Open the linked pattern page for your top gap and use it as the spec for design and eng.
Issue card template
Copy into your doc, FigJam, or ticket when you log a gap.
Agent-flow finding
Flow: [e.g. Deep research from composer]
Phase: [Before | While | After]
Location: [screen / step where the gap appears]
What happened: [what the user saw or could not see]
Expected pattern: [e.g. Intent Preview, Progress Ledger]
Severity: [Critical | Major | Minor | Cosmetic]
Evidence: [screenshot, clip, or quote]
Lifecycle checklist
During pass 2 of your audit, answer these questions. If the answer is no, open the linked pattern.
Before the agent acts
Before compute-heavy or irreversible work, can users see a scannable plan they can approve or edit?
When the goal is ambiguous, does the agent ask a small number of structured questions—not an open-ended interview?
Is the current autonomy mode visible, and are new scopes or tools gated with a clear allow/deny?
Do users know what will run automatically vs what still needs their start action?
For high-stakes changes, is there a preview environment before anything goes live?
While the agent works
During long runs, is there a live step list (not only a spinner) with links to artifacts?
Can users expand why the agent made a key choice, tied to named inputs or sources?
When the agent generates fit-for-task UI (forms, charts, controls), is it accessible, labeled, and predictable?
Can users stop, edit the plan, or correct course without abandoning the run?
For potentially destructive work, is the agent operating in a sandbox the user can preview before promoting?
When stakes rise mid-run, can the agent pause and offer human help with context?
After the agent acts
Is there a chronological record of what the agent changed, with who/when?
Can users undo or restore to a checkpoint for the changes that matter most?
Before confirming irreversible actions, is undo or a time-limited cancel offered?
On edge cases or policy limits, does the agent escalate with transcript and fields—not loop forever?
After external side effects, is it clear what cannot be undone and what support path exists?
When users return after time away, is there a briefing that surfaces what ran, what needs approval, and what failed?
From audit to shipped UI
Turn findings into UI
Each pattern page is a small implementation spec. Use anatomy and Do/Avoid as acceptance criteria; use the interactive mockup and production screenshots as evidence for design reviews and eng handoff.

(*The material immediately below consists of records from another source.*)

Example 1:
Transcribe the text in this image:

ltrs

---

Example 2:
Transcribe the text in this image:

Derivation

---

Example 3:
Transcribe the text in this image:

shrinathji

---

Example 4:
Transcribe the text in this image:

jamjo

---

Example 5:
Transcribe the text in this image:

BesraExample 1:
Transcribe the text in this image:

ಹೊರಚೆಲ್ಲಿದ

Definition — what the pattern is
When to use — user problem and a concrete scenario
Anatomy — checklist of UI pieces to include
Guidance — Do and Avoid lists
Example UI — interactive mockup you can adapt
In production — annotated screenshots with designer critique
Ship one pattern at a time
Borrow the iterative adoption mindset from large design systems: prove value in one flow before re-platforming the whole agent experience.
Start with the highest-severity gap from your audit—not the easiest pattern to build.

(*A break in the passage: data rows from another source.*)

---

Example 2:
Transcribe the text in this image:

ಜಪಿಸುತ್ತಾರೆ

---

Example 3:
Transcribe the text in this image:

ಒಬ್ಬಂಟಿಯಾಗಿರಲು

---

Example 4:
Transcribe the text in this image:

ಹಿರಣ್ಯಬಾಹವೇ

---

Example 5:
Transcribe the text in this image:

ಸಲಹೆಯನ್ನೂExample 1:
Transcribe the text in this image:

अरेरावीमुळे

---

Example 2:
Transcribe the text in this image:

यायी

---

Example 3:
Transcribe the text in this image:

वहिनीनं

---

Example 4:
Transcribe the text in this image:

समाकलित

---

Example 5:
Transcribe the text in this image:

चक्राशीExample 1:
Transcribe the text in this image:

Prototype one pattern in isolation (one screen or one run segment) before refactoring the whole agent shell.
Compare your draft to the production examples on the pattern page; note what you are intentionally not shipping yet.
Document limitations from the pattern page in your PRD so PM and eng know known tradeoffs.

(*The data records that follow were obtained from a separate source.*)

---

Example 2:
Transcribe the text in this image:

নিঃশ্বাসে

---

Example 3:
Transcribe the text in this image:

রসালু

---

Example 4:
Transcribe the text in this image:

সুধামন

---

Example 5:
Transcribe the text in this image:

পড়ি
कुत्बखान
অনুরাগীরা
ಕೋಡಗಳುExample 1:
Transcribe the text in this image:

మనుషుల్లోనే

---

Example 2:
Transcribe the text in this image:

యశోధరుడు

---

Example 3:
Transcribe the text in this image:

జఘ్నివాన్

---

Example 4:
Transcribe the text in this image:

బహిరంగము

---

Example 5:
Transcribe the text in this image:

Each pattern ships as a self-contained `.txt` file under `/llms/patterns/`. Point your agent at the index or specific patterns before implementing agent UI—so anatomy, limitations, and anti-patterns land in the spec instead of being reinvented.
Deployed prompt
Before implementing agent UI for [feature], read the Agentic UX pattern guidance:
1. Index: https://agentic-ux.com/llms.txt
2. Pattern file: https://agentic-ux.com/llms/patterns/[pattern-id].txt
Use the pattern definition, anatomy, limitations, do/avoid, and production examples
when designing and building. Prefer lifecycle patterns from the index over inventing
new interaction models.
Llms.txt
`llms.txt` is the machine-readable index of every pattern—titles, lifecycle phase, and links to full `.txt` specs. Open it in the browser to browse, or paste the index URL (and a `/llms/patterns/{id}.txt` URL for the pattern you are building) into your coding agent so anatomy, limitations, and anti-patterns land in the implementation spec.